Временами ему даже начинало казаться: да, может быть, это и вправду Петунин! А все недоброе об этом человеке подсказывает ему раненая память. Когда трусливый охотник ночью в тайге подумает о медведях, медведи ему будут мерещиться за каждой корягой. Почему Куцеволова не узнала Людмила? И где же сам он слышал эту фамилию — Петунин? Откуда он ее знает? Но ведь знает, знает! И почему вот именно сейчас не может припомнить?
Тротуар
Куцеволов рассказывал, что очень любил свою работу путевого обходчика, потому, наверно, и сейчас его всегда тянет идти по линии, по шпалам.
— В руку бы еще молоточек на длинном черенке, а за пояс — гаечный ключ…
Они взобрались на невысокую насыпь, источавшую душный запах мазута. Четыре рубца черных, мокрых рельсов врезались в ночные глубины, наполненные глухой темнотой. Опаловым пятнышком в тумане обозначалась далеко впереди лишь остановочная платформа — редкая цепочка электрических фонарей над нею. Едва угадывались силуэты людей, ожидающих пригородного поезда.
Мокрый шлак похрустывал под ногами. Здесь было, пожалуй, даже еще пустыннее, чем в лесу. Там все же могли пойти жители поселка, там тропинка, пусть размокшая, грязная, а тут — ни души…
— По правилам путейским полагается ходить против движения поездов, по левому пути, — сказал Куцеволов. — И всегда, а в таком тумане в особенности. Налететь может сзади. Сам не увидишь, и машинист не успеет затормозить.

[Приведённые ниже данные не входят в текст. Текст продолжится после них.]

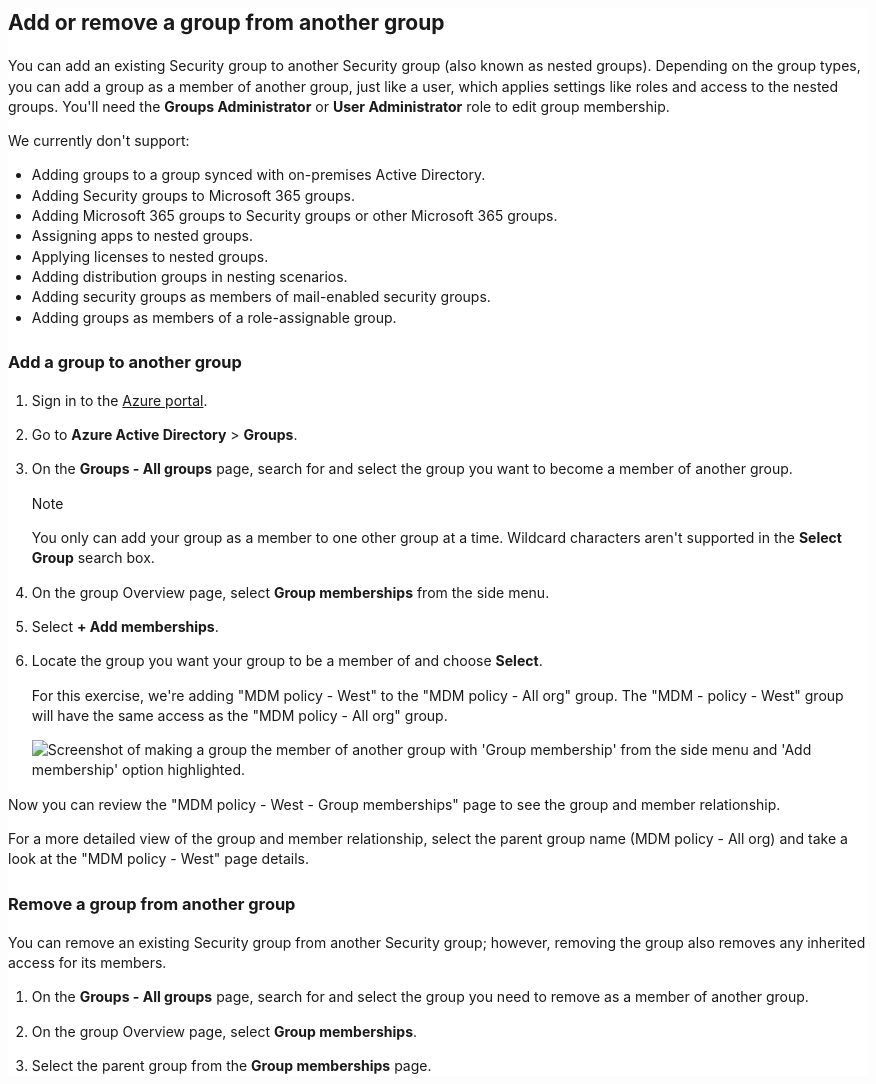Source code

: ## Add or remove a group from another group
You can add an existing Security group to another Security group (also known as nested groups). Depending on the group types, you can add a group as a member of another group, just like a user, which applies settings like roles and access to the nested groups. You'll need the **Groups Administrator** or **User Administrator** role to edit group membership.

We currently don't support:
- Adding groups to a group synced with on-premises Active Directory.
- Adding Security groups to Microsoft 365 groups.
- Adding Microsoft 365 groups to Security groups or other Microsoft 365 groups.
- Assigning apps to nested groups.
- Applying licenses to nested groups.
- Adding distribution groups in nesting scenarios.
- Adding security groups as members of mail-enabled security groups.
- Adding groups as members of a role-assignable group.

### Add a group to another group

1. Sign in to the [Azure portal](https://portal.azure.com).

1. Go to **Azure Active Directory** > **Groups**.

1. On the **Groups - All groups** page, search for and select the group you want to become a member of another group.

    >[!Note]
    >You only can add your group as a member to one other group at a time. Wildcard characters aren't supported in the **Select Group** search box.

1. On the group Overview page, select **Group memberships** from the side menu.

1.  Select **+ Add memberships**.

1.  Locate the group you want your group to be a member of and choose **Select**. 

    For this exercise, we're adding "MDM policy - West" to the "MDM policy - All org" group. The "MDM - policy - West" group will have the same access as the "MDM policy - All org" group.

    ![Screenshot of making a group the member of another group with 'Group membership' from the side menu and 'Add membership' option highlighted.](media/how-to-manage-groups/nested-groups-selected.png)

Now you can review the "MDM policy - West - Group memberships" page to see the group and member relationship.

For a more detailed view of the group and member relationship, select the parent group name (MDM policy - All org) and take a look at the "MDM policy - West" page details.

### Remove a group from another group
You can remove an existing Security group from another Security group; however, removing the group also removes any inherited access for its members.

1. On the **Groups - All groups** page, search for and select the group you need to remove as a member of another group.

1. On the group Overview page, select **Group memberships**.

1. Select the parent group from the **Group memberships** page.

В этих обыкновенных словах Тимофею вдруг почудилось что-то такое, что Куцеволов предпочел бы скрыть, да сразу не сумел остановиться, а теперь сожалеет о сказанном сгоряча.
Но нет, Куцеволов стоял, повернувшись лицом к нему, весь какой-то небрежно распустившийся и старательно соскребал о головку рельса грязь, налипшую на подошвы сапог. Потом сладко потянулся, зевнул, похлопал себя по бокам и застегнул тужурку на все пуговицы.
— Знаю и я это правило, — сказал Тимофей. Прислушался: — Как раз, кажется, с той стороны, к Москве, поезд идет.
— Тяжелый, товарный, — подтвердил Куцеволов. — Я их привык различать по звуку, по дыханию паровоза. Значит, наш, пригородный, пройдет еще не скоро, надо товарному давать удаление.
И они снова пошли неторопливо к белесому пятну остановочной платформы, шагая по левому пути. Там, где шпалы были глубоко утоплены в землю, идти было легко, только иногда мелкие лужицы хлюпали под ногами, но встречались и такие места, где приходилось переступать со шпалы на шпалу, как по ступенькам лестницы. Куцеволов предупреждал Тимофея:
— Гляди, осторожнее. Было у меня один раз, руку едва не сломал, споткнулся, упал на молоток.
Он, как и прежде, шел справа от Тимофея.
А ровный гул тяжелого товарного поезда надвигался все ближе. Ритмично подрагивали рельсы соседнего пути, и земля под ногами словно бы тоже гудела.
Будто совсем уже где-то за спиной жарко дышал паровоз.
Еще минута — и полоса яркого света, в которой таежными мошками затанцевали мелкие дождевые капли, легла на гладкое железо и побежала вперед.